By Michaela Cavallaro | Photographed by Brian Fitzgerald
Rose Barboza’s brainchild went live back in June. Furloughed from her tourism job due to the coronavirus pandemic and grieving the killing of George Floyd by Minneapolis police officers, the Saco resident spent three days using her rudimentary coding skills to build a simple website called Black Owned Maine, a directory of bookstores, mechanics, food trucks, dentists’ offices, and other businesses owned by Black Mainers. “There are all these big directories that list Black-owned businesses, and Maine is never on them,” she says. “I was like, I wish Maine was on that list. And then I realized I can actually do that myself.”
In the months since launching, BOM has gained serious traction, earning thousands of Instagram followers and hundreds of thousands of site visits. And it’s grown beyond a crowdsourced business directory. This summer, BOM launched a podcast and, using donations, started making monthly cash grants to Black-owned businesses and Black families. Thanks to a partnership with Creative Portland, donations are tax-deductible, and a fleet of volunteers have stepped up to help with everything from shooting photos of business owners to translating copy to researching grants.
“We thought we were going to go on a Sunday drive, and instead, we’re in a spaceship shooting off into space,” Barboza’s friend Jerry Edwards says. Barboza recruited Edwards to help launch BOM the day after she came up with the idea. The single mom of a 4-year-old son, Barboza didn’t feel safe attending public protests during the pandemic, but she wanted to make an impact. Her site, she hoped, would encourage Mainers to spend their money with Black-owned companies, but Barboza and Edwards quickly expanded their vision.
Ultimately, the codirectors would like to turn BOM into a one-stop resource where Black Mainers (and other would-be entrepreneurs) can get information they need to start a business, along with mentoring and start-up funding. They also have plans to create an affiliated for-profit company that would offer marketing and media consulting services. Barboza, who is 30, has a marketing and international-business degree from University of Southern Maine; Edwards, a 39-year-old Bowdoin alum, is a music producer and audio engineer who releases his own music under the name Genius Black.

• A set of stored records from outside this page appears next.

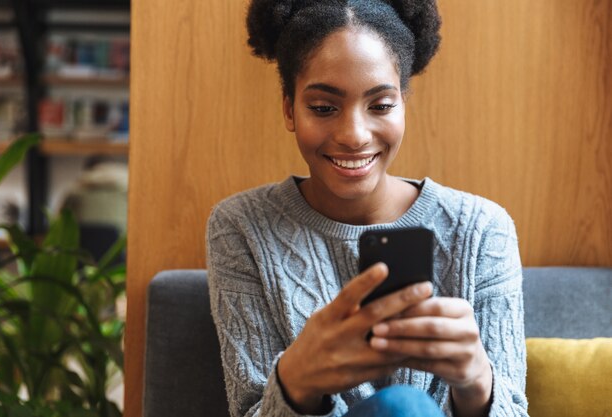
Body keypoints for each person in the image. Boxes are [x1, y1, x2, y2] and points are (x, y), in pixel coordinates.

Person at [206, 1, 528, 416]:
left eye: (380, 105)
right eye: (323, 108)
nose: (354, 135)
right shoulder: (241, 227)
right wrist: (296, 380)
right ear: (289, 108)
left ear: (404, 103)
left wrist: (477, 381)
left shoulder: (483, 229)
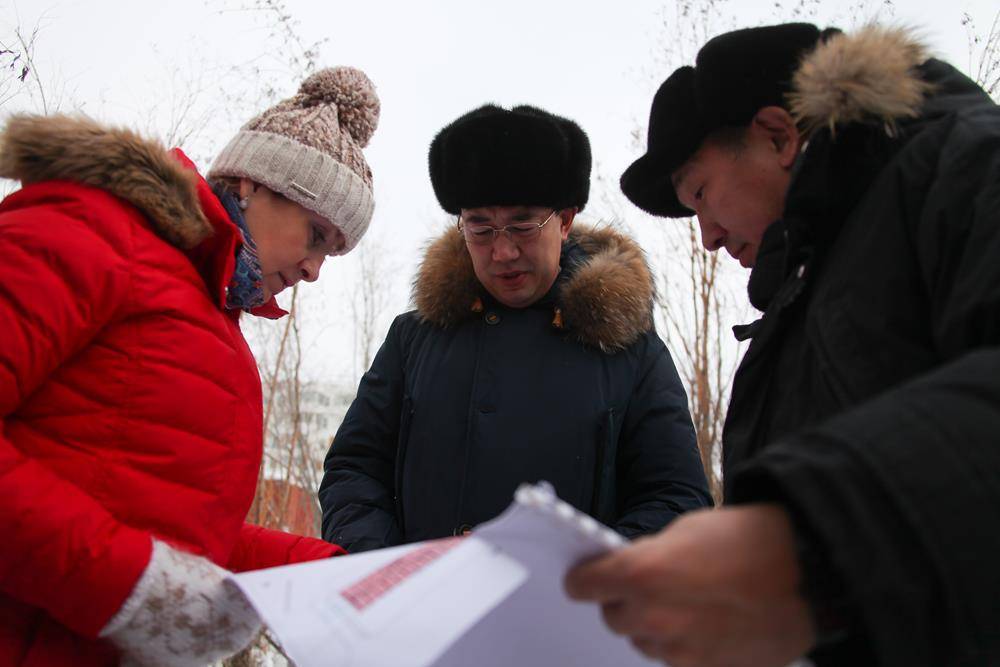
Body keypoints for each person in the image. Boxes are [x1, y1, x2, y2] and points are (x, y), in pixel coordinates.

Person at [565, 22, 1000, 667]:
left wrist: (805, 545)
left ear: (778, 135)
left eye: (701, 195)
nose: (707, 238)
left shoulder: (965, 165)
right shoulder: (802, 294)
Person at [0, 66, 381, 666]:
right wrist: (127, 585)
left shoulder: (215, 323)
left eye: (330, 253)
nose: (313, 270)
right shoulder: (93, 230)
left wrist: (328, 575)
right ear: (252, 183)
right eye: (315, 234)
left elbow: (182, 538)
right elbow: (147, 574)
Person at [319, 104, 711, 553]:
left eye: (523, 226)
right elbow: (353, 470)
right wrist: (387, 565)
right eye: (480, 228)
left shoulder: (630, 350)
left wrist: (576, 574)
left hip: (570, 597)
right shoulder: (414, 340)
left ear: (565, 221)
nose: (502, 252)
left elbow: (676, 499)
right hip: (423, 595)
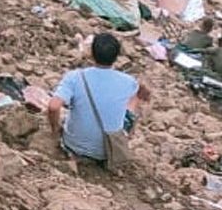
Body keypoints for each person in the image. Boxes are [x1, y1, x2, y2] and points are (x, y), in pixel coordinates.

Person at [47, 32, 148, 166]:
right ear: (116, 57)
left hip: (73, 145)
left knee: (72, 113)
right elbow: (144, 93)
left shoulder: (75, 77)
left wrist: (55, 129)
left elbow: (53, 107)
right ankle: (125, 137)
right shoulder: (129, 82)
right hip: (109, 150)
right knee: (133, 100)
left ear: (92, 54)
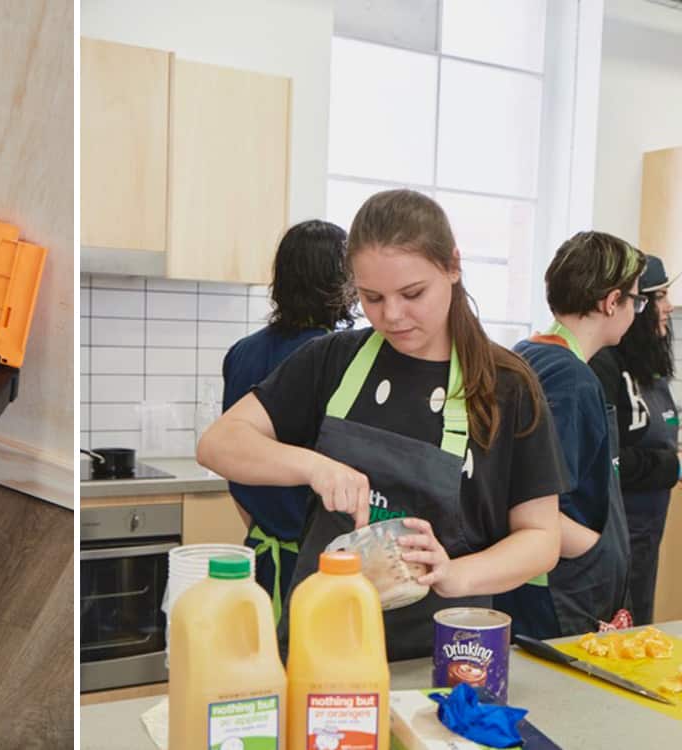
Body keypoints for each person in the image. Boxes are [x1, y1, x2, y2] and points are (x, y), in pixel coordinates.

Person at [197, 189, 566, 661]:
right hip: (322, 646)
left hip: (446, 655)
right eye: (372, 297)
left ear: (452, 266)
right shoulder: (331, 361)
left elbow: (540, 539)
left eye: (412, 294)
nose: (391, 315)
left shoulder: (507, 386)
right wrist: (313, 467)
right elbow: (218, 443)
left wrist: (454, 573)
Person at [494, 232, 644, 639]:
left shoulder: (526, 354)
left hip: (532, 583)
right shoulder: (571, 379)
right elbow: (531, 500)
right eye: (636, 299)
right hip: (559, 590)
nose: (636, 310)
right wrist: (599, 551)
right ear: (611, 302)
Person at [221, 219, 355, 625]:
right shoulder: (338, 357)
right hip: (319, 563)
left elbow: (238, 468)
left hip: (261, 553)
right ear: (341, 281)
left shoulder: (242, 352)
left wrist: (265, 524)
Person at [589, 254, 680, 624]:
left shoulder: (648, 364)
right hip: (613, 535)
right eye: (657, 297)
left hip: (647, 534)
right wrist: (672, 465)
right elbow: (605, 461)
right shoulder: (600, 366)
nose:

The whole project is about boosting visibility for the nearly 4 percent of Mainers who identify as Black or mixed race and are often left out of both postcard depictions of Vacationland and images of the state’s business community. “I love Maine — people are friendly and you have that New England vibe — but we want to stop pretending that’s everyone’s experience,” Barboza says. “We want to show a side of Maine that people don’t know about.”